Box 1: Comparison of Biological Opinions in San Luis and Dow AgroSciences
The difference between the San Luis and Dow AgroSciences holdings is not academic. The delta smelt decision has far more immediate impact than Dow AgroSciences. In light of the ongoing California drought San Luis means that much of the enormously-fertile San Joaquin Valley and areas south will be denied the water. And the decision creates a circuit split that could result in Supreme Court attention.
Technically, that split arises from the two courts' different handling of several issues. The first is how the consulting services must consider the economic feasibility of reasonable and prudent alternatives to a planned action. Cf. 50 C.F.R. § 402.02. Whereas San Luis held that BiOp is not required to address the economic feasibility of alternatives, Dow AgroSciences favored a robust economic analysis of alternatives, based on the regulations implementing the ESA. Second, the two cases also differ in their approach to assessing the feasibility of alternatives on third parties. Whereas San Luis held that the impact on third parties need not be addressed in a BiOp, Dow AgroSciences suggested that consequences of a particular action on third parties must be addressed.

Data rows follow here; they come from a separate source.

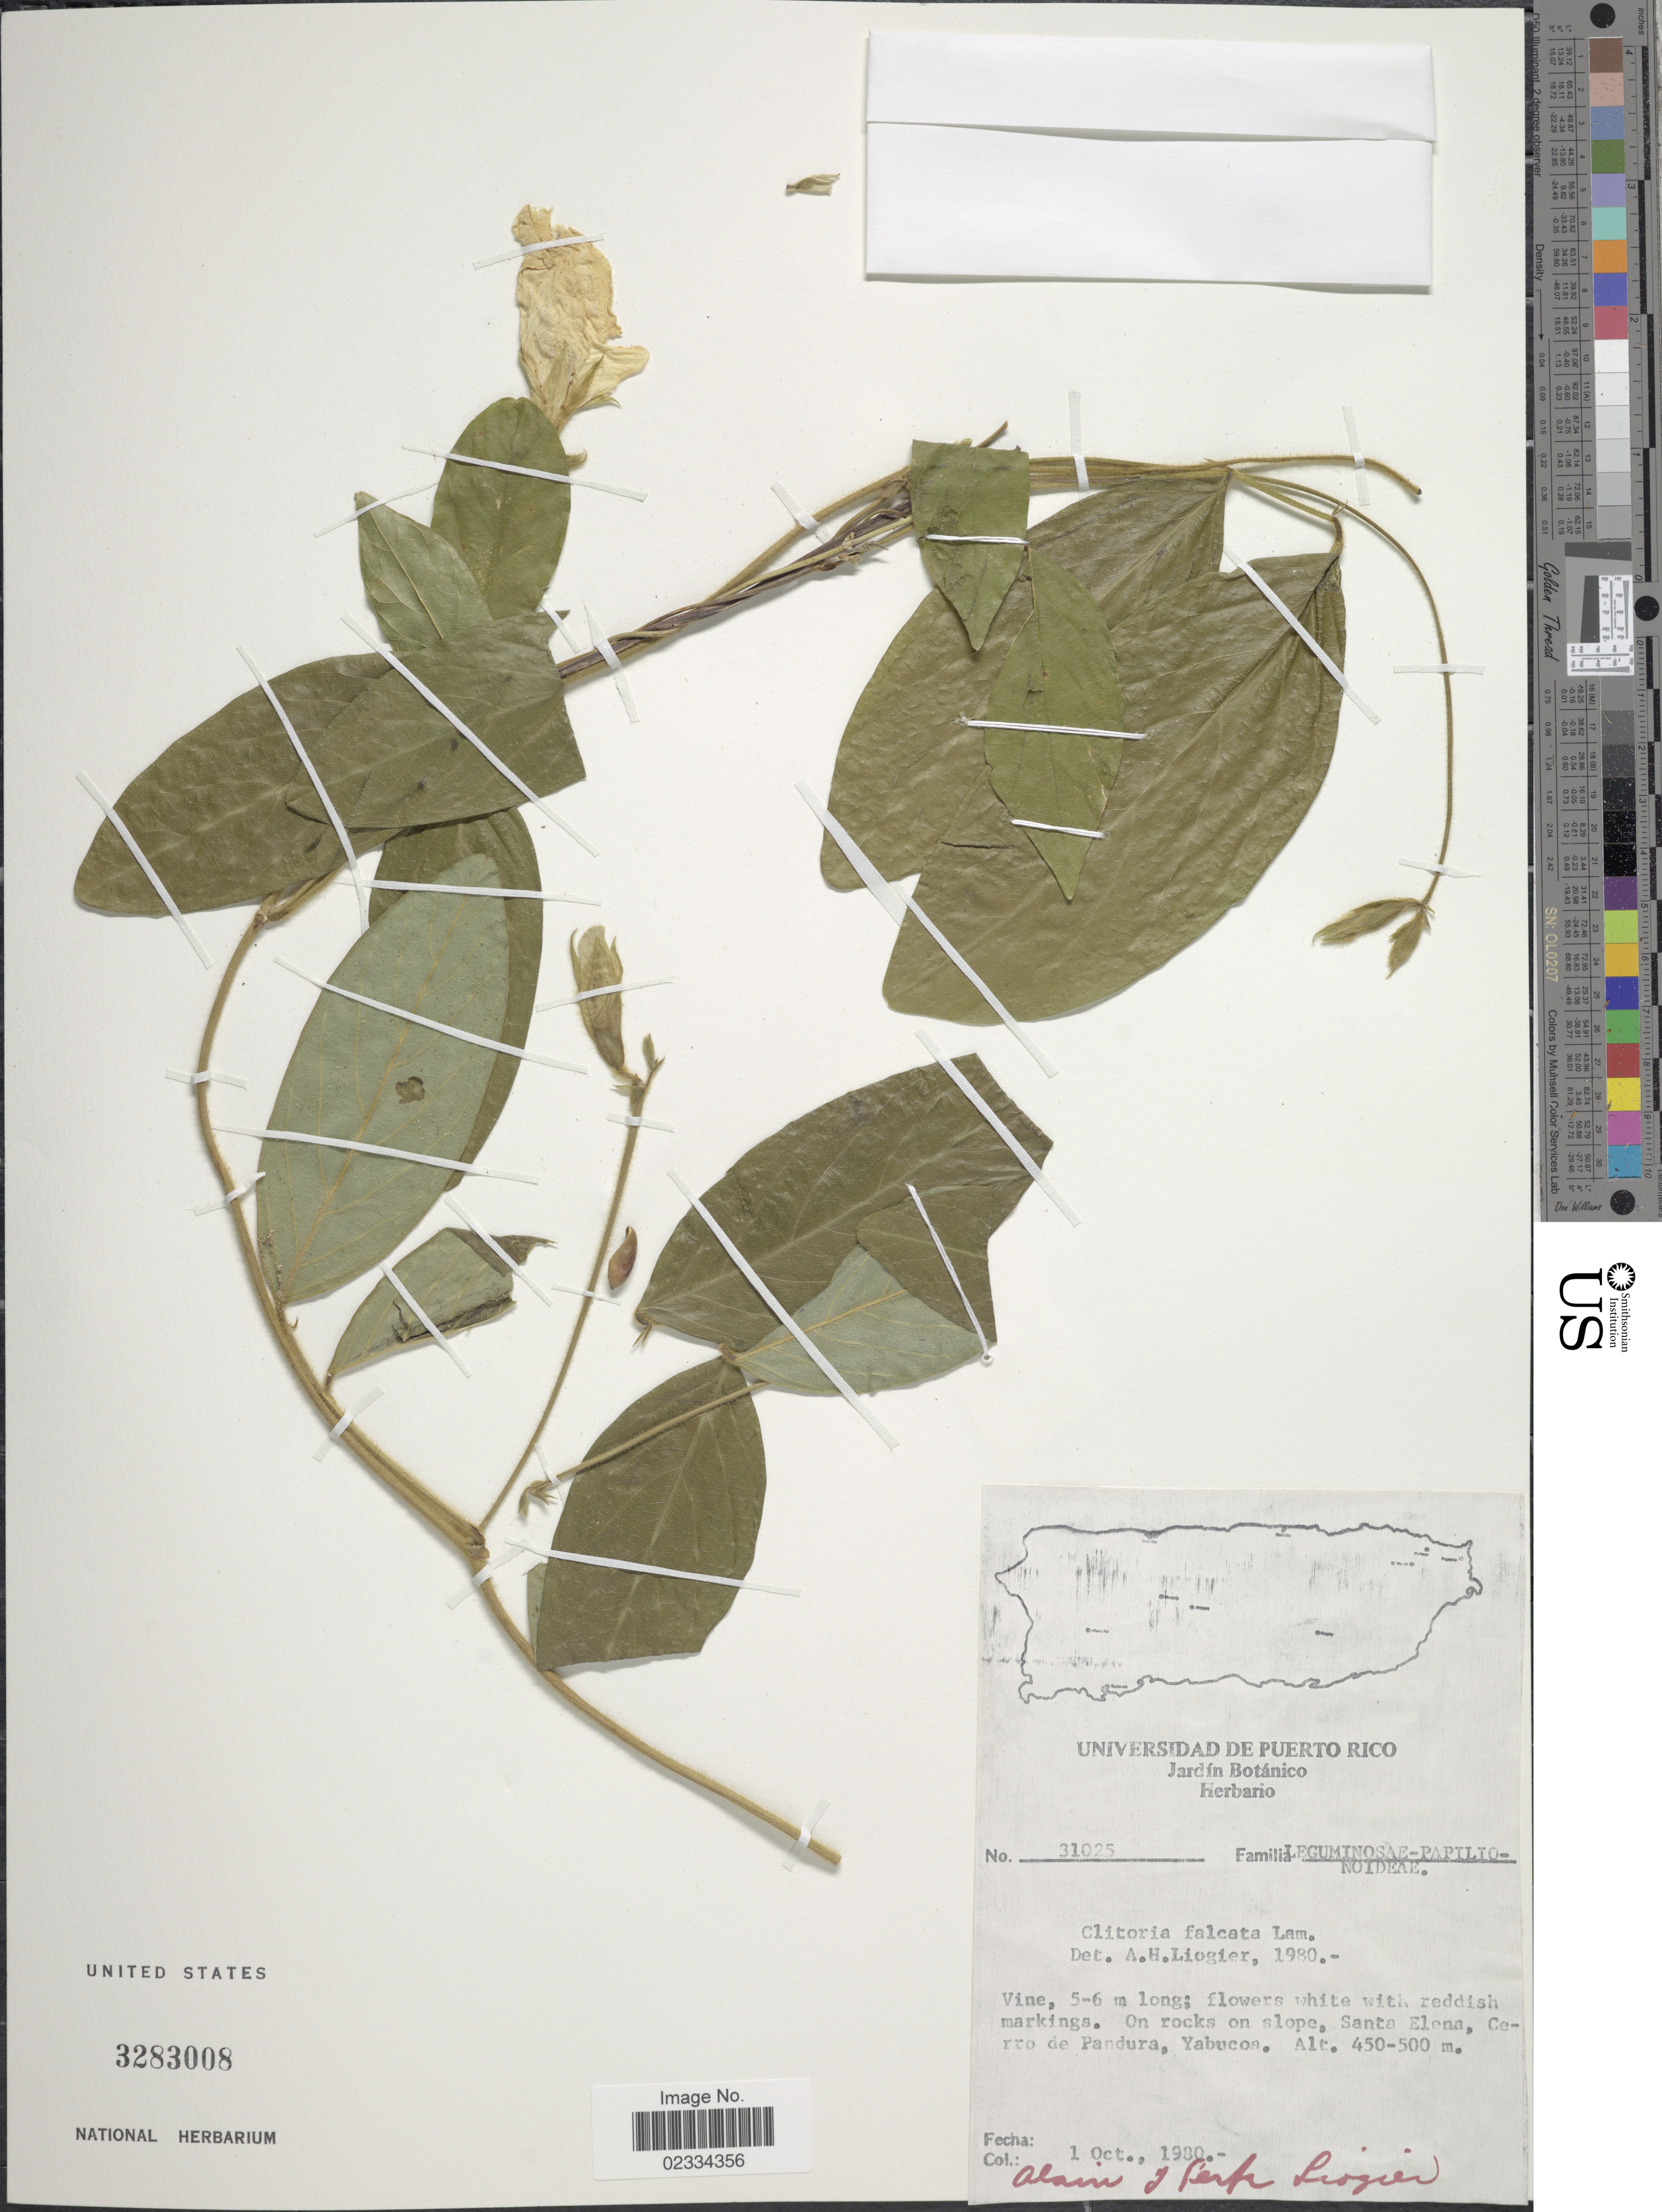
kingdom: Plantae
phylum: Tracheophyta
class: Magnoliopsida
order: Fabales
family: Fabaceae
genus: Clitoria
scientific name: Clitoria falcata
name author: Lam.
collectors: A. H. Liogier & M. P. Liogier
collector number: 31025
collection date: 1980-10-01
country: Puerto Rico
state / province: Yabucoa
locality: Santa Elena, Cerro de Pandura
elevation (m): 450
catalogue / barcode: US 3283008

Resolution of either of these issues could have far-reaching implications. And, if the case reaches the Supreme Court, it could lead the Supreme Court to revisit two conclusions of the seminal 1978 Tennessee Valley Authority v. Hill decision that have provided the underpinnings of a great deal of ESA precedent ever since. These contrasting decisions by panels in two separate appeals courts regarding ESA consultations provide a basis to elevate San Luis to the Supreme Court.
Summary and Immediate Impacts
These recent appellate court decisions show that the ESA is a still-active area of environmental litigation, rife with new developments and potential for Supreme Court development. With debates about the scope of proximate cause in ESA take cases, and how much deference is owed to environmental authorities, that have created circuit splits, it is foreseeable, and perhaps even likely that one or more of these issues is on the path to being granted a writ of certiorari by the Supreme Court.
Until the Supreme Court acts, however, Aransas promises the most immediate nationwide impact. It affects the day-to-day operations of pesticide registrants, farmers, or water users across the nation operating on government licenses or permits who may be concerned about the threat of continuing liability for harm that may be far separated in time or distance from the original issuance of a permit or license. Aransas places an outer limit on such liability, providing additional protection to private parties and the government agencies that issue licenses and permits.
But the impact of the San Luis case also is real, as California struggles with a historic drought that may or may not be ameliorated by new legislation promoted by California Senate and House delegations. Moreover, if San Luis reaches the Supreme Court, the case could change the landscape for how much deference should be given to a federal agency's analysis and conclusions in an ESA action and what role economic and technical feasibility should play in such decisions. Any future ruling that changes the extent to which agencies must consider economic implications in their ESA-related actions could have extraordinary implications.
1 One District Court has reached a similar result. See Animal Prot. Inst., Ctr. for Biological Diversity v. Holsten, 541 F. Supp. 2d 1073, 1078 (D. Minn. 2008) (“First, the Court notes that the footnote in the Sweet Home decision relied upon by Defendants is dicta”) (citing Loggerhead, 148 F.3d at 1251 n.23).
2014 Summer Associate Andy Wang contributed to this article.